Opinião - A (des)evolução do Brasil: mudança de status do país na OMC








Se eu pudesse te prender, dominar seus sentimentos, controlar seus passos, ler sua agenda e pensamento”. Aposto que quando escreveram esta frase em uma de suas músicas, Sandy e Júnior nunca pensaram que ela poderia ser tão bem empregada para descrever as relações comerciais entre Brasil e EUA tão bem. Que os dois presidentes atuais já vinham fazendo elogios mútuos já se era sabido. Afinal, ambos compartilham pontos em comum: (des)alinhamento ambiental, ideais (anti)migratórios e (des)informação a partir de fake news.

Mais recentemente, o domínio de sentimentos por parte dos EUA veio em forma de apoio internacional. O país anunciou o apoio ao ingresso brasileiro à OCDE- após quase voltar atrás em sua proposta - mas, em troca, o Brasil precisou deixar “sua agenda ser lida” e permitir que fossem controlado seus passos, abrindo mão de algo extremamente valioso:  seu status de país em desenvolvimento na OMC.  

Mas não coloquemos a carroça na frente dos bois. O que é a OMC? Onde vive? O que faz? Do que se alimenta?

Essas e outras perguntas serão respondidas agora.

A Organização Mundial do Comércio surgiu efetivamente apenas em 1995, apesar de ter sido idealizada ainda em 1947. Trata-se de uma organização internacional sediada em Genebra e que visa regular o comércio internacional. É de sua responsabilidade estabelecer acordos multilaterais que coloquem padrões normativos para diversos temas do comércio internacional; servir como foro de negociações para os Estados membros; estabelecer entendimentos a respeito de regras comercias e solucionar controvérsias.

É através das regras estabelecidas pela OMC que os Estados membros devem regular seu comércio, para fazer com que os princípios básicos do sistema comercial sejam atingidos. Atualmente, a organização conta com 162 países membros. Esta totalidade de membros representa quase todos os países do globo. Mas em um rol de Membros que possuem estruturas de governo, desenvolvimento e economia, como assegurar que todos possuam a mesma capacidade dentro do sistema multilateral do comércio?

Reconhecendo que isto é efetivamente impossível, foi estabelecido um sistema de Tratamento Especial e Diferenciado (TED), que prevê exceções dentro dos acordos da OMC para que países dentro da classificação de “em desenvolvimento” e “menos desenvolvidos” possam negociar em pé de igualdade. Caso contrário, como poderia o Peru competir igualmente com o Canadá? Fazer isso seria como colocar o Real Madrid e o Paraná Clube para jogarem juntos – com o máximo respeito aos torcedores paranistas.

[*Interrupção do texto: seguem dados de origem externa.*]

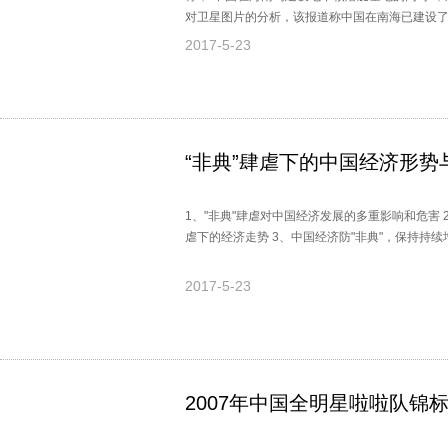
对卫星图片的分析，该报道称中国在南海已建设
和防务评论》认为，中国强化永兴岛军事设施的
2017-5-23
它可作为海上不沉的航母，监视诸国行动。
“非典”肆虐下的中国经济形
1、"非典"肆虐对中国经济发展的多重影响和危害 2
虐下的经济走势 3、中国经济防"非典"，保持持
2017-5-23
2007年中国全明星啦啦队锦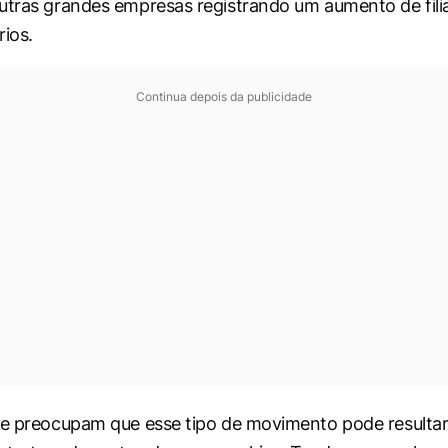
utras grandes empresas registrando um aumento de fili
rios.
Continua depois da publicidade
se preocupam que esse tipo de movimento pode resulta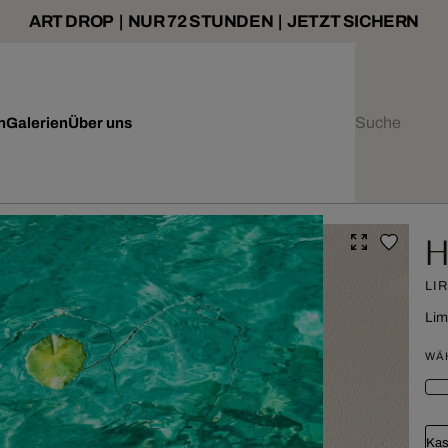
ART DROP | NUR 72 STUNDEN | JETZT SICHERN
n
Galerien
Über uns
H
LI
Lim
WÄ
Kas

 Assim, o TED reconhece que os países estão em estágios diversos quanto ao seu desenvolvimento e, por isso, permitem medidas como: maior tempo na implementação de medidas estabelecidas pela OMC; provisões que aumentam as oportunidade de comercio através de maior acesso ao mercado; provisões que estabelecem que os Membros devem salvaguardar os interesses destes países quando adotam medidas nacionais e internacionais e provisões que estabelecem meios de auxílio para estes países. Além disso, a OMC disponibiliza aos países que integram o TED um serviço de assistência jurídica para disputas e requerimento de consulta jurídica.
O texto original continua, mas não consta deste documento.